A luz visível compreende grande parte da energia da luz solar que alcança a superfície terrestre, envolvendo a faixa de comprimentos de onda de 400 a 750 nanómetros. Para investigar as diferenças entre essas faixas de luz visível, os pesquisadores irradiaram queratinócitos de pele humana imortalizados (HaCaT) com doses fisiologicamente relevantes das quatro principais regiões da luz visível: violeta, azul, verde e vermelha.

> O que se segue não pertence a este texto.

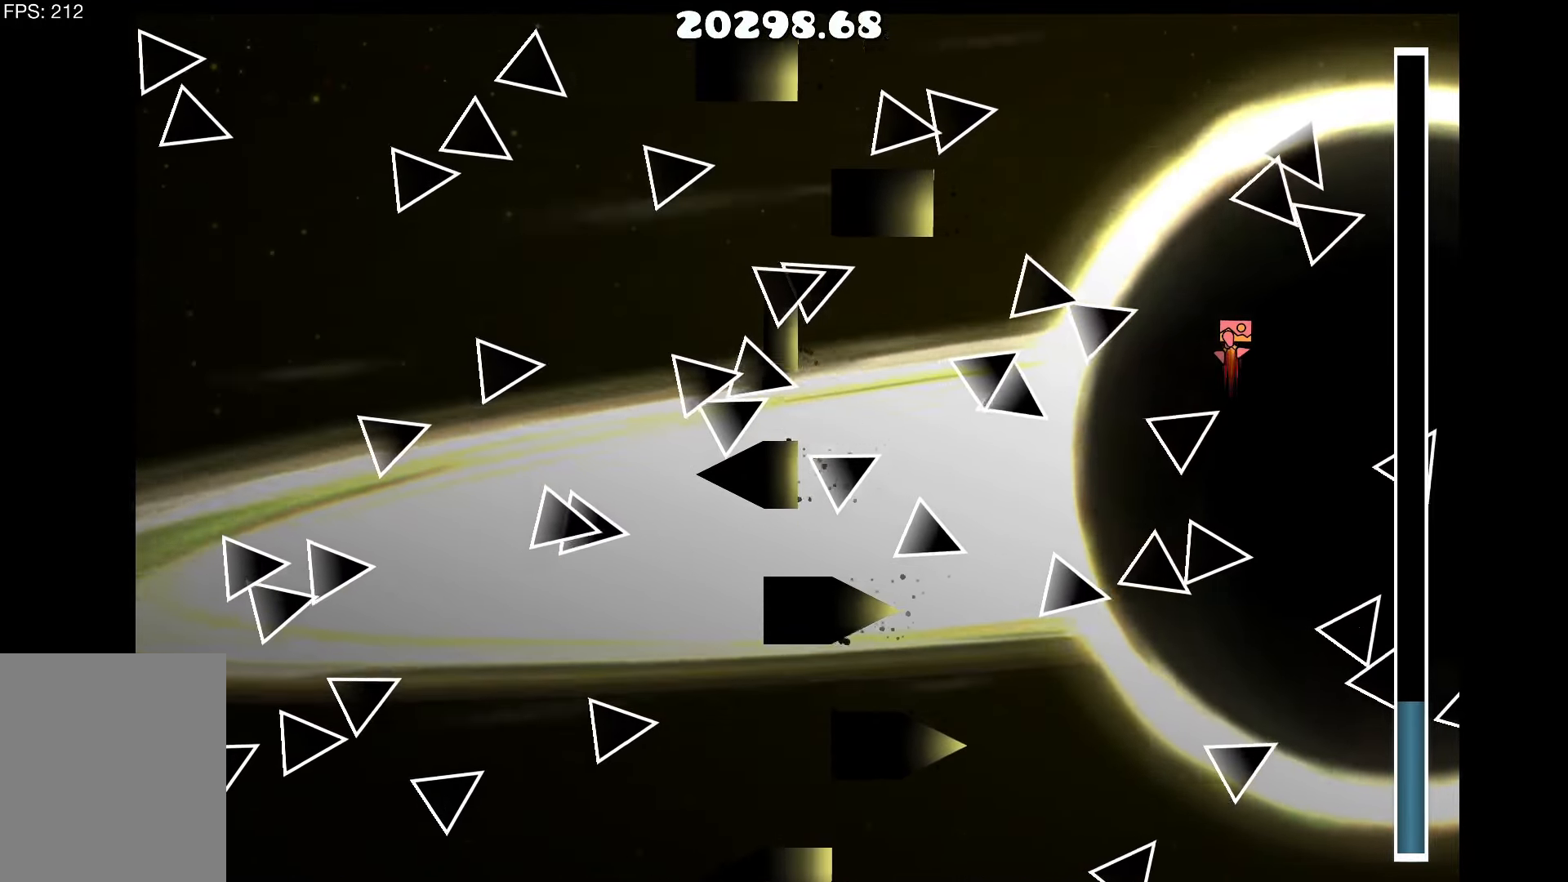
{"keys": [], "events": [[83, "up", "up"], [183, "up", "down"], [283, "up", "up"], [367, "up", "down"], [467, "up", "up"]]}
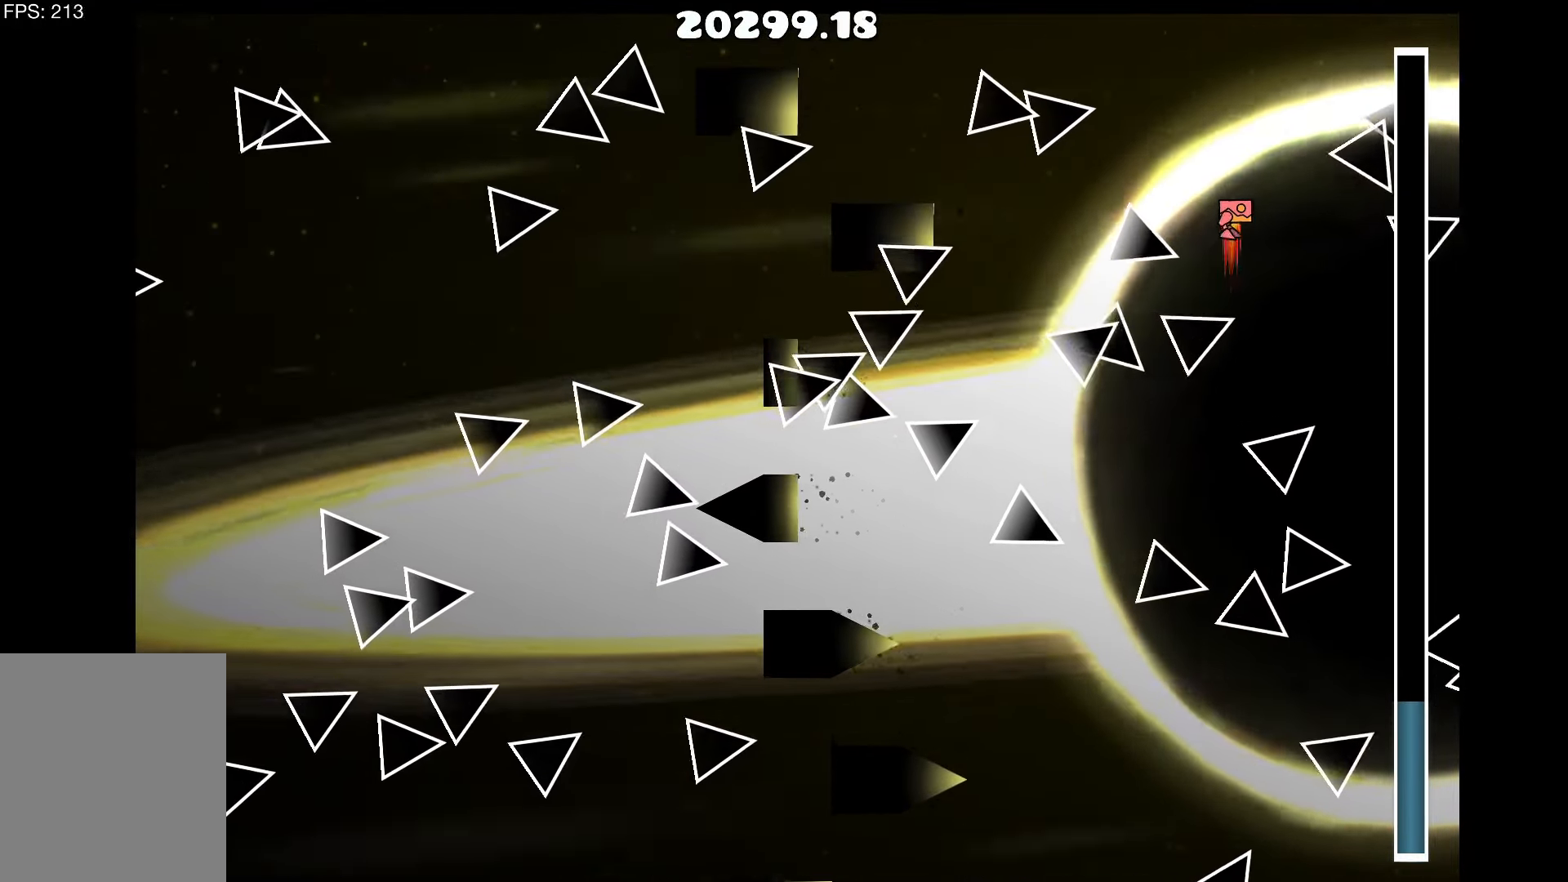
{"keys": ["d"], "events": [[50, "up", "down"], [150, "up", "up"], [250, "up", "down"], [283, "up", "up"], [383, "d", "down"], [433, "up", "down"], [483, "up", "up"]]}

Eles viram que o componente violeta/azul da luz visível se comporta de forma semelhante à radiação UVA em queratinócitos, produzindo lesões no ADN. Além disso, o violeta/azul nas doses analisadas causa o mau funcionamento das mitocôndrias e lisossomas, duas organelas-chave para a manutenção da viabilidade celular, inibindo o fluxo autofágico e provocando a acumulação de lipofuscina – um agregado de biomoléculas e membranas oxidadas resultante da digestão incompleta pelos lisossomas danificadas pela exposição ao violeta/azul, que aumenta a sensibilidade das células à luz visível.

Em todos as experiências, a luz violeta mostrou-se mais tóxica do que a azul, que, por sua vez, é mais tóxica do que a verde. Apenas a luz vermelha, na dose utilizada, não causou danos significativos aos alvos biológicos estudados. “Isso acontece porque há mais fotossensibilizadores endógenos que absorvem no violeta do que no azul e no verde, e quase nenhum no vermelho. Esses fotossensibilizadores são a chave de tudo isso”, explica Baptista.

A pele humana é constantemente atingida pela luz. São milhões de fótons que penetram nas diferentes camadas da pele, influenciando a sua fisiologia. Os mecanismos de dano induzidos pela radiação solar devem-se principalmente à fotossensibilização, um processo no qual fotossensibilizadores transformam a energia da luz em reatividade química. Fotossensibilizadores são moléculas que absorvem a energia dos fótons e passam do estado fundamental para o excitado, que é mais reativo.

Os raios UVB são os mais deletérios para o ser humano, porque são absorvidos pelo ADN e o efeito fotoquímico é mais direto. “O próprio ADN é o fotossensibilizador da radiação UVB”, conta o professor do IQ-USP.

No caso da luz visível, a fotossensibilização é indireta e depende dos vários fotossensibilizadores endógenos presentes na pele humana, que absorvem a radiação e geram oxidantes reativos. Os fotossensibilizadores são principalmente vitaminas, coenzimas e outros cofatores, incluindo flavina, ácido fólico, nicotinamida, porfirinas e seus derivados, e pigmentos endógenos como melanina e lipofuscina.

A suscetibilidade de células, tecidos e organelas a danos causado pela radiação solar depende da presença e da concentração desses fotossensibilizadores endógenos. “Mitocôndrias e lisossomas, por exemplo, têm uma grande quantidade de flavoproteínas e, portanto, de flavinas”, afirma o investigador.

O artigo The phototoxicity action spectra of visible light in HaCaT keratinocytes pode ser lido em: www.sciencedirect.com/science/article/abs/pii/S101113442300057X.